Altered in position, colour and function, they create a territory combining functional and symbolic application, a common occurrence in his artistic practice. The exhibition includes other works such as r de radio, an installation produced in 2020, in which four vertical metal display stands show a collection of broken glass, or Bézier (2020), eight aluminium plates that transfer the silhouettes of glass fragments to a flat medium in the form of a text. Alongside several photographs from previous moments in his career, a new series of photographs is also included, a frieze of five images taken in Agiña. The photographs highlight the accidents, fortuitous or not, on the surfaces and edges of the monument that Jorge Oteiza produced as a tribute to Father Donostia. They seemingly bring the sacred space 29 of Oteiza’s microlithic cromlech into dialogue with the profane space of the crags of the cliffs of Aya, as well as with the memory of the monument and the accidental or violent casual shapes of its silhouette. The photographs also subvert the usual conventions and norms of exhibition. It is through these alterations that Salaberria calls attention to space, to architecture, to devices as elements that create meaning in the place where they are installed.
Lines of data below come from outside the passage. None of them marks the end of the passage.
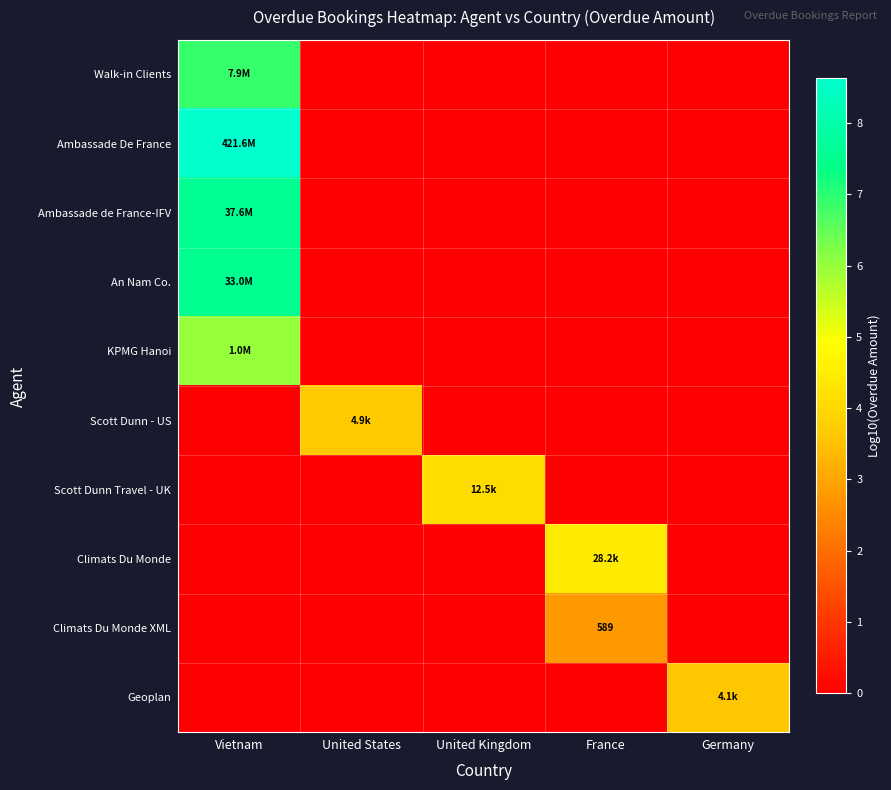

Is it true that Climats Du Monde equals 1.7 at Germany?

False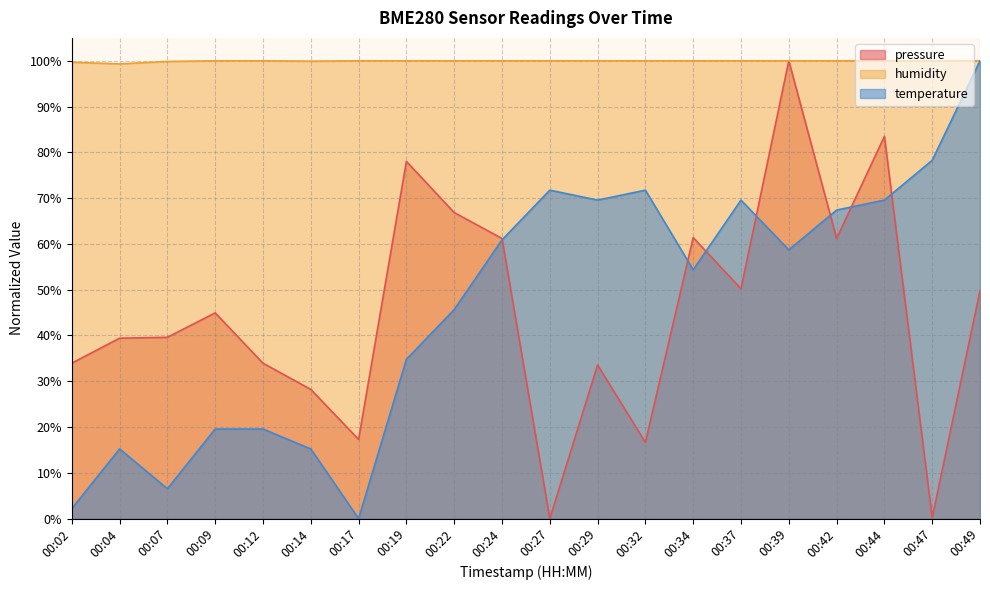

What is the value of the humidity point at the 1st from the left?

99.7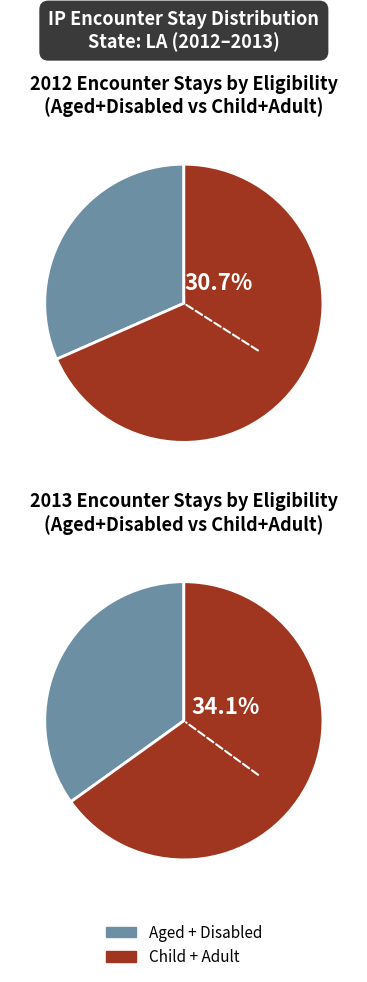

Count the number of slices in the pie.

4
Xabier Salaberria lives and works in Donostia. His period of training was linked to the Arteleku Art Centre, where he took part in workshops such as those given by Txomin Badiola and Ángel Bados in 1998, or Peio Irazu in the same year, a meeting and discussion space that he has continued to maintain as a place of work and reference over time. The many residency programmes in which he has participated have led him to spend long periods of time abroad – which has given his work greater visibility – and he has collaborated in projects curated by Peio Agirre, Chus Martínez, Lars Bang Larsen and Catalina Lozano, among others. His most recent exhibitions include r de radio, Carreras Múgica, Bilbao (2020); Ganar Perdiendo, Centro Centro, Madrid (2019); Restos materiales, obstáculos y herramientas, 32nd São Paulo Art Biennial (2016); Can-ni-faire, Carreras Múgica (2016); Proceso y Método. (A.T.M.O.T.W.) Xabier Salaberria, Bilbao Guggenheim (2013); The Society Without Qualities, Tensta Konsthall, Stockholm (2013), and Inkontziente-Kontziente (Scenario1 about Europe), GFZK, Leipzig 2011.
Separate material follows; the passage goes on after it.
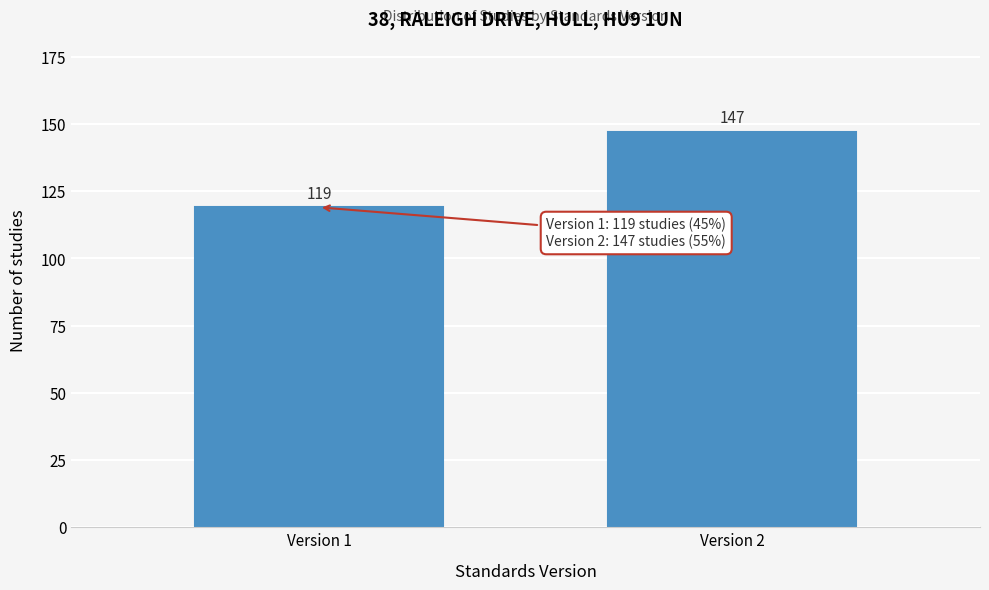

Reading left to right, list all the values displayed in this chart.

119	147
He was awarded the Gure Artea Award in 2008, the Marcelino Botín Foundation Creation Grant in 2009 and the Art and Research Grant from the Montehermoso Art Centre in Vitoria-Gasteiz in 2011. In addition to the Artium Collection, his work can be found in public collections and museums such as MACBA in Barcelona, Marcelino Botín Foundation in Santander, TEA Collection in Santa Cruz de Tenerife, Sabadell Collection, and Fine Arts Museum and Guggenheim Museum, both in Bilbao.